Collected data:
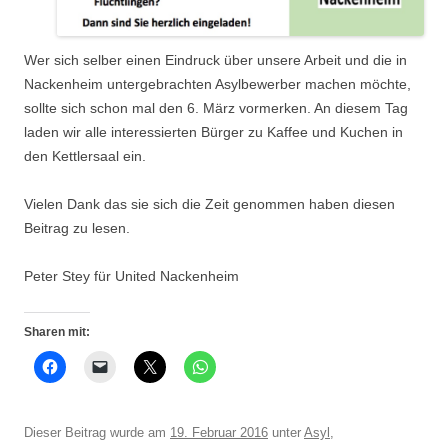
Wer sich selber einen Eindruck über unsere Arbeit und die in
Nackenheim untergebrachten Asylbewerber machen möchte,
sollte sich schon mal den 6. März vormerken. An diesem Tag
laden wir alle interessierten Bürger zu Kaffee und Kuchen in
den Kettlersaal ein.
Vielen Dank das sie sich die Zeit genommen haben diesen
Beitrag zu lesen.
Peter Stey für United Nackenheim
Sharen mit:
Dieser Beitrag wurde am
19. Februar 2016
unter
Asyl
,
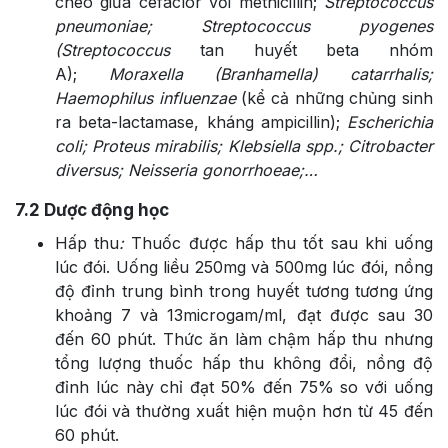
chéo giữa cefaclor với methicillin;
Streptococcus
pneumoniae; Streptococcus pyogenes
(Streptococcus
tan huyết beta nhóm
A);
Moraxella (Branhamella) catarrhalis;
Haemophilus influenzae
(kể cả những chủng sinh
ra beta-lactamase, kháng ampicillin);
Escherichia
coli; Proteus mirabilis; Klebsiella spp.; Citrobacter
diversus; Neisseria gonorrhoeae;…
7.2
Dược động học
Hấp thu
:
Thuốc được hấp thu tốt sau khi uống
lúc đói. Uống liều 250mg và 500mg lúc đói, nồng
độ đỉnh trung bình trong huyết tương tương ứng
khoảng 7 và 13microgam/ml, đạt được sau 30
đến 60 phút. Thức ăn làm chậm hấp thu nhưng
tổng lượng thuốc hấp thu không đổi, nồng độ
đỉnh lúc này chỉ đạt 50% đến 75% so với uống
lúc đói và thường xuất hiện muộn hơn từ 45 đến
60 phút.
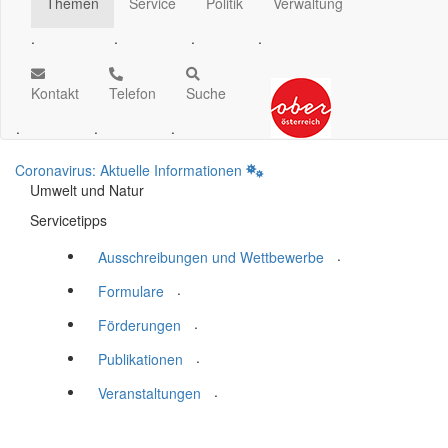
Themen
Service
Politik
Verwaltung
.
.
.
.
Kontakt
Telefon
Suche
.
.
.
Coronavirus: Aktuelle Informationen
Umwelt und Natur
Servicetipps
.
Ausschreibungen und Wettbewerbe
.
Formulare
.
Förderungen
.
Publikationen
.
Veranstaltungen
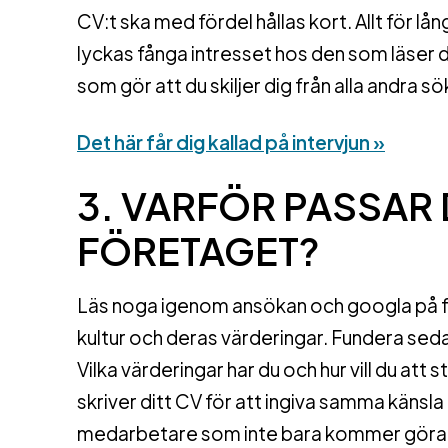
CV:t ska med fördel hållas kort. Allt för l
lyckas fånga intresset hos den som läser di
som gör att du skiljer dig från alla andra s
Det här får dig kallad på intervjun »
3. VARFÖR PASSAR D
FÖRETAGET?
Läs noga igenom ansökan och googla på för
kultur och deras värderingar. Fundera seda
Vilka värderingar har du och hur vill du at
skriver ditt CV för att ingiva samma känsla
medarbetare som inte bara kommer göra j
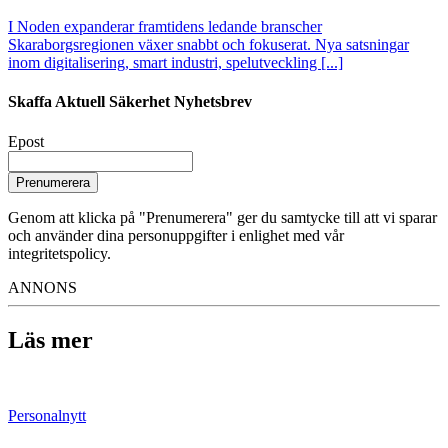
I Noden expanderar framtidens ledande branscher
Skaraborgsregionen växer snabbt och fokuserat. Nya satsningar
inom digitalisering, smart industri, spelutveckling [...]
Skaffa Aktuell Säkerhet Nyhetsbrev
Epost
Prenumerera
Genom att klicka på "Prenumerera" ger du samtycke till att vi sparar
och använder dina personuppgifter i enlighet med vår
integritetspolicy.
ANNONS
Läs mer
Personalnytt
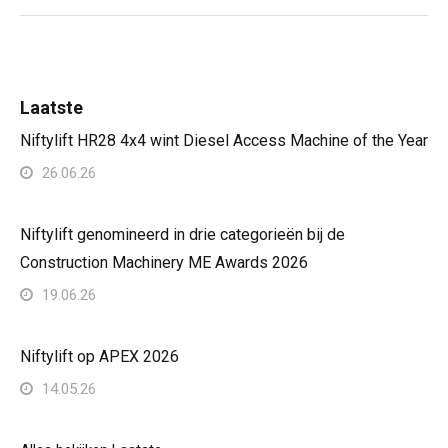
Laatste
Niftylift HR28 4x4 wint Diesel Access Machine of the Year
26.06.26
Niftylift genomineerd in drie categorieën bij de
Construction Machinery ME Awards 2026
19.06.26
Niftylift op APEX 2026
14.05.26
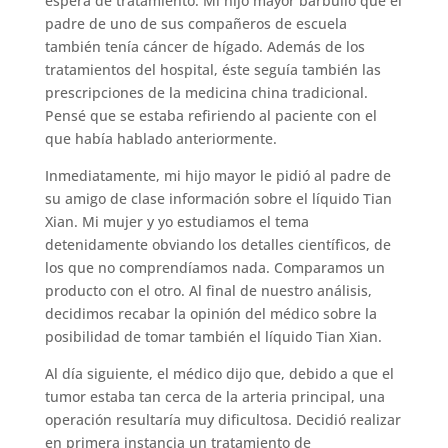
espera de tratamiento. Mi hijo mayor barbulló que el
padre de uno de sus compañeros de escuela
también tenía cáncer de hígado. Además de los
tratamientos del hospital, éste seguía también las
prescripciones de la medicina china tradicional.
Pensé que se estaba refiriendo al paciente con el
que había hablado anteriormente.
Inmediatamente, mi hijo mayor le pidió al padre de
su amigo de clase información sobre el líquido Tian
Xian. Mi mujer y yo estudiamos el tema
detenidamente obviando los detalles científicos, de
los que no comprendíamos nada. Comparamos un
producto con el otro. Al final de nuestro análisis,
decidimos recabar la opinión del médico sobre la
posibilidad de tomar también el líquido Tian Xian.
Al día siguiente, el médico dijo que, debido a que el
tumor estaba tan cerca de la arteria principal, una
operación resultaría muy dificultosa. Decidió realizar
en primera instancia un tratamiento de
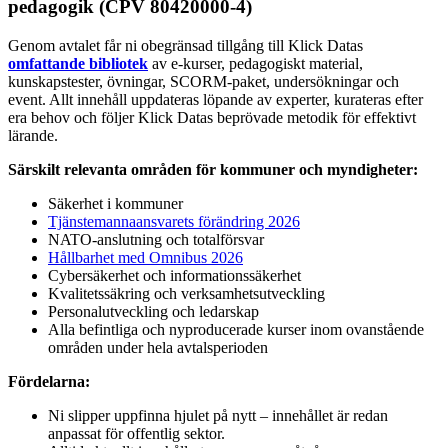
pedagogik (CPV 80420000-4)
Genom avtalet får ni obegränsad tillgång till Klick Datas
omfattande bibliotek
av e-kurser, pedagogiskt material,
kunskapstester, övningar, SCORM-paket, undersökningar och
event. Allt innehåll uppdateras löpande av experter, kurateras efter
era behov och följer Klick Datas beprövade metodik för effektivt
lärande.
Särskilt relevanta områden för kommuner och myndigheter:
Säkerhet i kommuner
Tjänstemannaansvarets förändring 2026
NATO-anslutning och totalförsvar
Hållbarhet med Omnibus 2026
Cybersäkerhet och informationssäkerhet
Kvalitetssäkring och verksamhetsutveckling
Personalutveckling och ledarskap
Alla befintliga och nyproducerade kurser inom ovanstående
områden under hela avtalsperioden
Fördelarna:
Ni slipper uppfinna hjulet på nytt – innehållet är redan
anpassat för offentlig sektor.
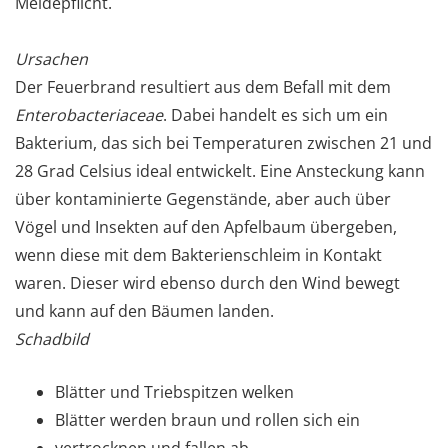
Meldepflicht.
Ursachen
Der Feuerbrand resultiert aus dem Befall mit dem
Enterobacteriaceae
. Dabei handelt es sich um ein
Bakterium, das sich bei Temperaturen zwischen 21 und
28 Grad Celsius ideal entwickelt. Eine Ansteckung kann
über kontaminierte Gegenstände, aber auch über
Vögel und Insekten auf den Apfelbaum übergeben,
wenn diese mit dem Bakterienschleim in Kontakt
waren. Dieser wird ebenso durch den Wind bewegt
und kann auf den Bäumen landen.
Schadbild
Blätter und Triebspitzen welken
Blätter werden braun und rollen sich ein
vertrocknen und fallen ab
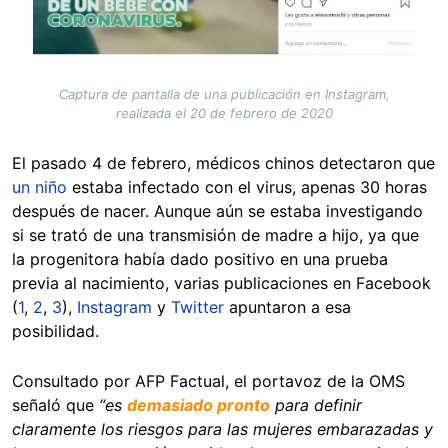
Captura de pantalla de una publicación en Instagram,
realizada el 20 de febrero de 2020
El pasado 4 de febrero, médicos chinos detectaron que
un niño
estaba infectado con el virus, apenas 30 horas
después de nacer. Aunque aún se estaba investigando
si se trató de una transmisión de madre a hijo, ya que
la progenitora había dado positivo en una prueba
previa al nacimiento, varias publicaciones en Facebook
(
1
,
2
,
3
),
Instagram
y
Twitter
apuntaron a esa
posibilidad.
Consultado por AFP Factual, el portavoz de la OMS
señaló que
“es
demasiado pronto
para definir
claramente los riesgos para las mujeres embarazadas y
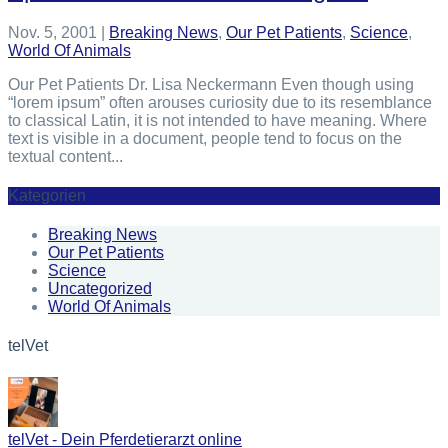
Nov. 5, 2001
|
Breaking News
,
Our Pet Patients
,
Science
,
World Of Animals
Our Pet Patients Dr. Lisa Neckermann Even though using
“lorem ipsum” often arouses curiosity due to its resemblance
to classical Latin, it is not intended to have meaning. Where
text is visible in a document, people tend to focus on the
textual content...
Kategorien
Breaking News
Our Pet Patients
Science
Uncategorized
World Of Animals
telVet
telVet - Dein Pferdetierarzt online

Exercise instructions: Nothing but the lines from the line containing "claramente los riesgos" through the end of the records belongs in the answer, written out exactly, both ends included, without pictures.

Completed task:
claramente los riesgos para las mujeres embarazadas y
Nov. 5, 2001
|
Breaking News
,
Our Pet Patients
,
Science
,
World Of Animals
Our Pet Patients Dr. Lisa Neckermann Even though using
“lorem ipsum” often arouses curiosity due to its resemblance
to classical Latin, it is not intended to have meaning. Where
text is visible in a document, people tend to focus on the
textual content...
Kategorien
Breaking News
Our Pet Patients
Science
Uncategorized
World Of Animals
telVet
telVet - Dein Pferdetierarzt online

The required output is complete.